> [Exercise goal]:
Using the material below, count the lines that contain the word "scroll" and report the number only.
▼
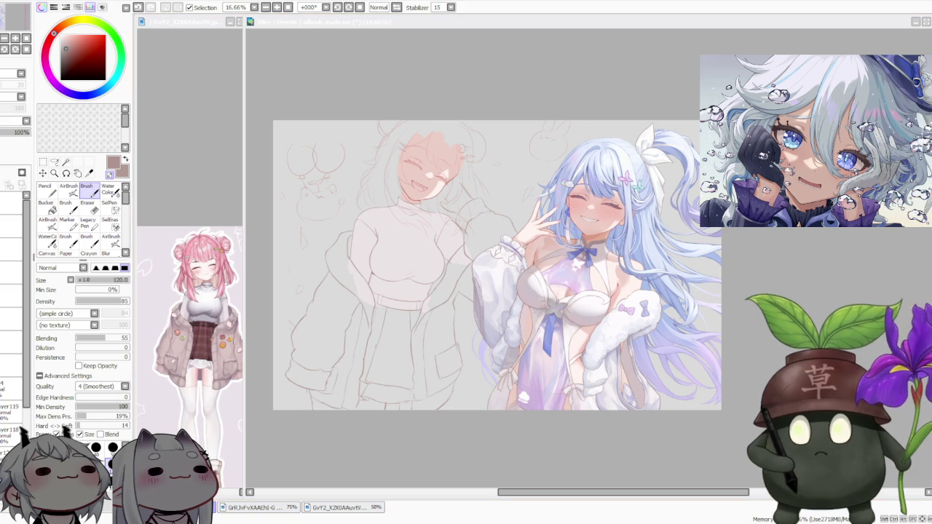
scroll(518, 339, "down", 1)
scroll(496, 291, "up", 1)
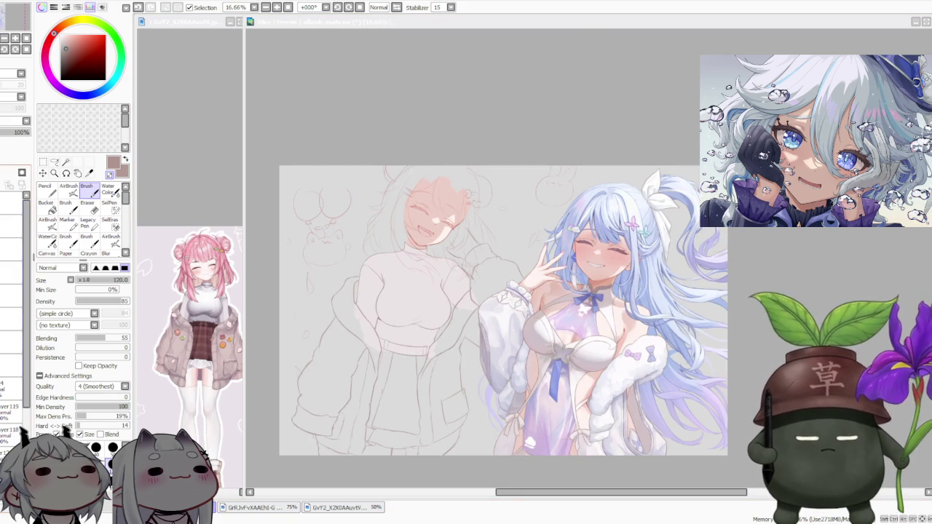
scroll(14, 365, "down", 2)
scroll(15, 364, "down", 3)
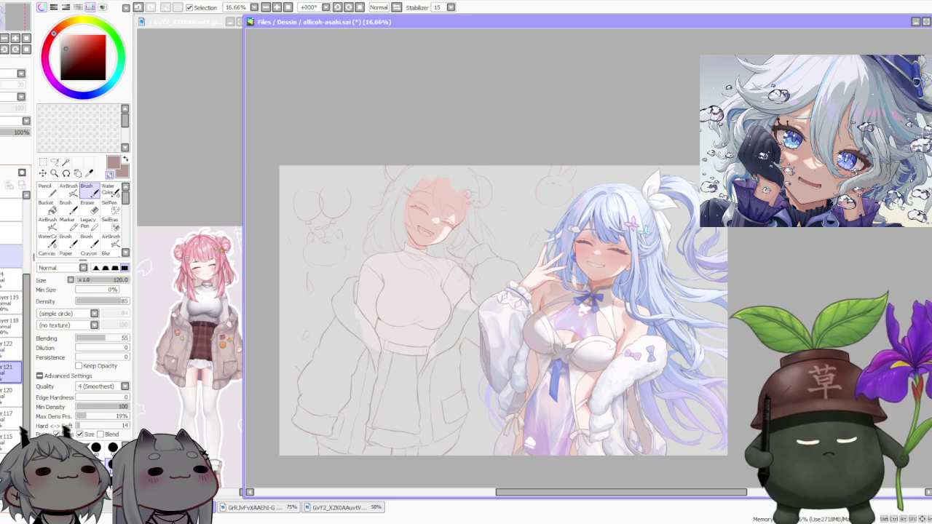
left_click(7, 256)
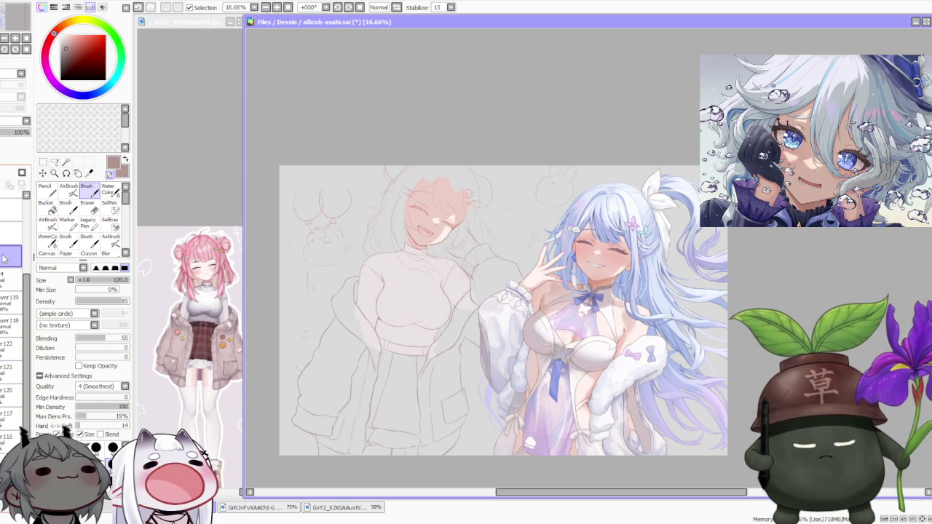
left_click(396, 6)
▲
▼
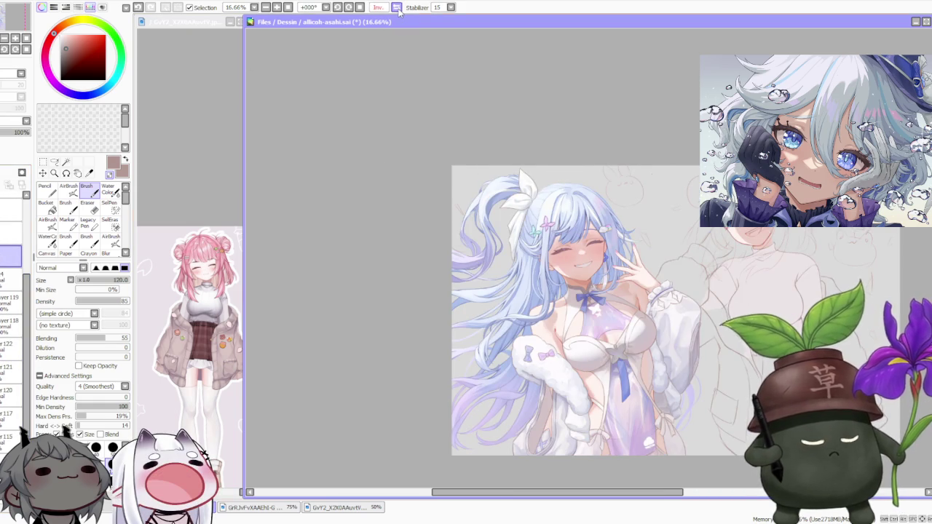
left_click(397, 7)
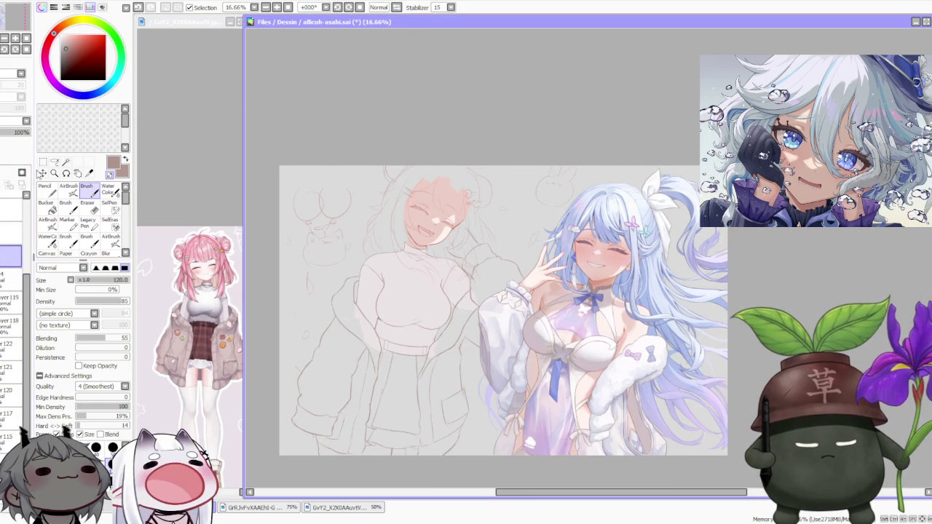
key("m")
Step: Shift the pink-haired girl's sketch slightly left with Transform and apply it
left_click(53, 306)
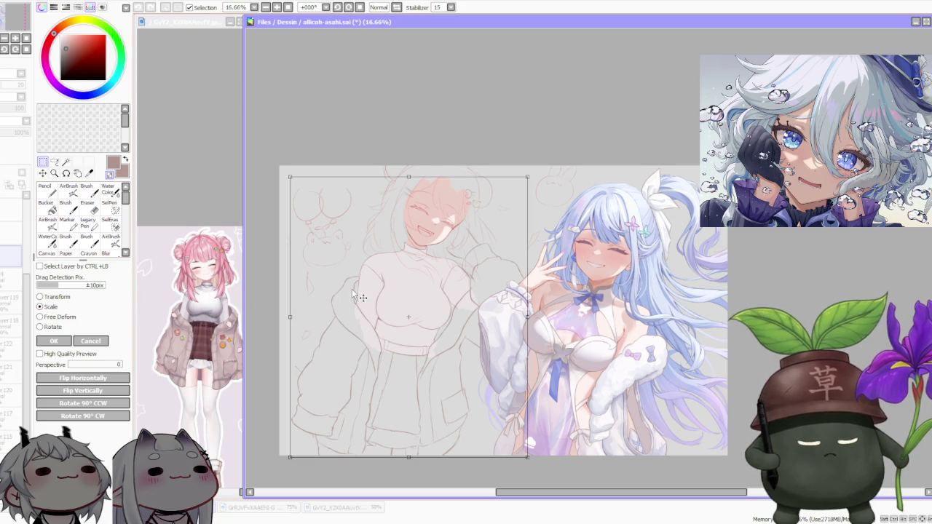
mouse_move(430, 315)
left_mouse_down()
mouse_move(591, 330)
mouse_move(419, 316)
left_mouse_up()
▲
> [Result below]:
4